Le nombre de fournisseurs à «surveiller» est estimé à 2 500. Ce chiffre peut évoluer.
Cet accès ne se limite pas à une simple consultation, il sera demandé:
— accompagner le pouvoir adjudicateur dans la mise en place de la plate-forme,
— contacter nos fournisseurs actuels (2 500) pour collecter l’ensemble des documents obligatoires, ainsi que ceux indiqués en annexe 1 CCTP;
— prévenir nos fournisseurs actuels (2 500) de ce nouvel outil et son utilisation;
— vérifier tous les documents obligatoires pour nos fournisseurs actuels mais également à chaque nouveau référencement;
— réaliser les relances nécessaires et une interface, une «passerelle» entre le SI Achats du pouvoir adjudicateur et la plate-forme de conformité de fournisseurs;
— fournir des reportings, des guides d’utilisation de l’outil pour les utilisateurs et les fournisseurs;
— mettre en place la sécurisation des données du bénéficiaire;
— prévoir des sauvegardes, le stockage, les restaurations;
— mettre en place la réversibilité.
La loi sur l’obligation de vigilance, avec notamment la lutte contre le travail dissimulé, impose à chaque entreprise de vérifier certains points de conformité de ses fournisseurs tous les six mois pendant la période contractuelle, cette obligation concerne également la sous-traitance. Les fournisseurs concernés sont ceux à qui une entreprise règle des factures au moins égales à 5 000 EUR HT par an.
Et notamment, l’extrait KBIS: document attestant de l’existence juridique du fournisseur;
l’attestation de vigilance: document certifiant que le fournisseur est à jour de ses obligations en matière de déclarations et paiements de cotisations de sécurité sociale, et de ses contributions sociales (CSG/CRDS et, le cas échéant, de la Contribution à la formation professionnelle (CFP), ainsi que la Liste nominative des travailleurs étrangers hors UE (LNTE) employés par le fournisseur; ou, à défaut, une attestation de non-emploi de travailleurs étrangers hors UE.
En plus de ces documents, une vérification des RIB sera demandée au futur prestataire ainsi que la gestion d’autres documents supplémentaire (liste des documents en annexe 1 du CCTP).
Dans ce contexte de loi, il semble utile également de faire référence à la Loi Sapin 2: loi sur la transparence, la lutte contre la corruption et la modernisation de la vie économique, a pour ambition de porter la législation française aux meilleurs standards européens et internationaux en matière de lutte contre la corruption, et contribuer ainsi à une image positive de la France à l’international.

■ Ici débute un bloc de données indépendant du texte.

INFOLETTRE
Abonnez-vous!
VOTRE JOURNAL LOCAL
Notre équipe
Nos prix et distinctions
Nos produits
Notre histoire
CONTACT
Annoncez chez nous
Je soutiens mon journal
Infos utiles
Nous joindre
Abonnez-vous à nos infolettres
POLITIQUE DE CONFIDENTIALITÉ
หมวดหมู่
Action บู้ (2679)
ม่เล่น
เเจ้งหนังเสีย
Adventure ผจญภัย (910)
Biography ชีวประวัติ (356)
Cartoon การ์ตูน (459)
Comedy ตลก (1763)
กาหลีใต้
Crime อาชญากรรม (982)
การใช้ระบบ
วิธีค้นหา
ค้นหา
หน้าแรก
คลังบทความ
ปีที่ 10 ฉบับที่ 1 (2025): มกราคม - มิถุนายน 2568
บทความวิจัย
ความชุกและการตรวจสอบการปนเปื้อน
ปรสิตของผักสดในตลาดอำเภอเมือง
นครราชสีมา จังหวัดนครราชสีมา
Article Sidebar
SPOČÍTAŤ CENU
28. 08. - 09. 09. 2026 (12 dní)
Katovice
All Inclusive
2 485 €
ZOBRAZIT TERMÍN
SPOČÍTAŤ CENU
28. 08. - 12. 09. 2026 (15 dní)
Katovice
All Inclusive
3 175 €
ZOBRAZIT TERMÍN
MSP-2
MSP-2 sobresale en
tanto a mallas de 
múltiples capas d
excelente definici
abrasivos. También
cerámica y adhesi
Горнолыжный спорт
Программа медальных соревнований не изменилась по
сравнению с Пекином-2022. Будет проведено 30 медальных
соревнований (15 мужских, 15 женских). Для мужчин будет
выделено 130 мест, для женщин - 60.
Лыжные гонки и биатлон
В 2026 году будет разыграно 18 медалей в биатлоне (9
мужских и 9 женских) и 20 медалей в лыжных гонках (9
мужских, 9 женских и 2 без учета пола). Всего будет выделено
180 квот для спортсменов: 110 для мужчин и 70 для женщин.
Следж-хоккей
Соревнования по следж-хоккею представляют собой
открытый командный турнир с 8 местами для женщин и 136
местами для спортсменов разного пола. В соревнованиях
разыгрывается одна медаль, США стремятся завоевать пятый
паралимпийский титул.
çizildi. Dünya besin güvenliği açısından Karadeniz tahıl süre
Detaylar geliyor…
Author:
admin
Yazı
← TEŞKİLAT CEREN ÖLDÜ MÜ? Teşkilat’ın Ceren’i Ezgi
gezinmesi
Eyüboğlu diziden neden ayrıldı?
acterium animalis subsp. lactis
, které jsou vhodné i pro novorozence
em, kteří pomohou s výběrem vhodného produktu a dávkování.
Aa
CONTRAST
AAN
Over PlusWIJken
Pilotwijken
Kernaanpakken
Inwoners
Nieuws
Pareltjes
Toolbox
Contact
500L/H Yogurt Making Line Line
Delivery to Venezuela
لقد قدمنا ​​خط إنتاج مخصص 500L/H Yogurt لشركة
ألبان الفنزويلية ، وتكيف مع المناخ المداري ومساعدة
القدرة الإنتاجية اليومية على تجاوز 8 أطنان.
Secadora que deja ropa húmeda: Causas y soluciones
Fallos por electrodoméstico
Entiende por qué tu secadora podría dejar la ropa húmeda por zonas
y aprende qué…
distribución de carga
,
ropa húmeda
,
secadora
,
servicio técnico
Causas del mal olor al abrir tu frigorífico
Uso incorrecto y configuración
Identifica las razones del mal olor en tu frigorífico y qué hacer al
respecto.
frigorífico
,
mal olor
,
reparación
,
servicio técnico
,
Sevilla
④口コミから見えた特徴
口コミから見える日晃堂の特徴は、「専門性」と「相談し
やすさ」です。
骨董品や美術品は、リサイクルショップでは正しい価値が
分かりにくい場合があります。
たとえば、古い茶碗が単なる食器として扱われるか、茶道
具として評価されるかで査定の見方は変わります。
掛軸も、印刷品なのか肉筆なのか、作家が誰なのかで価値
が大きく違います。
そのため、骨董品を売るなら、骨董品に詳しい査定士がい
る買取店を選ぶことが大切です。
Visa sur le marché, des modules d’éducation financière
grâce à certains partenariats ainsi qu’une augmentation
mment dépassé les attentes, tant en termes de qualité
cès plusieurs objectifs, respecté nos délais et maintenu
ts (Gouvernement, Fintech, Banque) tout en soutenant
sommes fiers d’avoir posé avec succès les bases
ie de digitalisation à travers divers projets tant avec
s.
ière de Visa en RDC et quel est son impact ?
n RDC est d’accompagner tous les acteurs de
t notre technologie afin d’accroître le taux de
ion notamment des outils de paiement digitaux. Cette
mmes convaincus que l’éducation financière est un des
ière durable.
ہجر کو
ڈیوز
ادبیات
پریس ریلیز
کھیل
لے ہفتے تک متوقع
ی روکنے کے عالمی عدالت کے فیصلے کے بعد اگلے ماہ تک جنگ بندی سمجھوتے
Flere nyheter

Le projet de loi a été adopté par le Parlement le 8.11.2016, puis validée définitivement par le Conseil constitutionnel le 8.12.2016.
En tant que donneur d’ordres, chaque entreprise est responsable solidairement de ses fournisseurs aux sens civil, financier et pénal.
C’est dans ce contexte légal que Vilogia et les membres du groupement souhaiterait souscrire à la prestation de services de contrôle de conformité via une plate-forme citée en objet du marché.
Cette externalisation permettrait, non seulement de répondre à l’obligation de vigilance, mais également d’alléger les ressources en interne de ce travail de suivi, de vérification, de relances.
L’exécution du présent marché est soumise aux conditions techniques décrites et détaillées dans le Cahier des clauses particulières (CCTP) et ses annexes, définissant précisément l’ensemble des prestations à réaliser.
Le titulaire et le bénéficiaire travailleront en partenariat à l’atteinte des objectifs définis pour ce marché.
Le titulaire devra adapter l’ensemble des éléments cités aux spécificités des membres du groupement.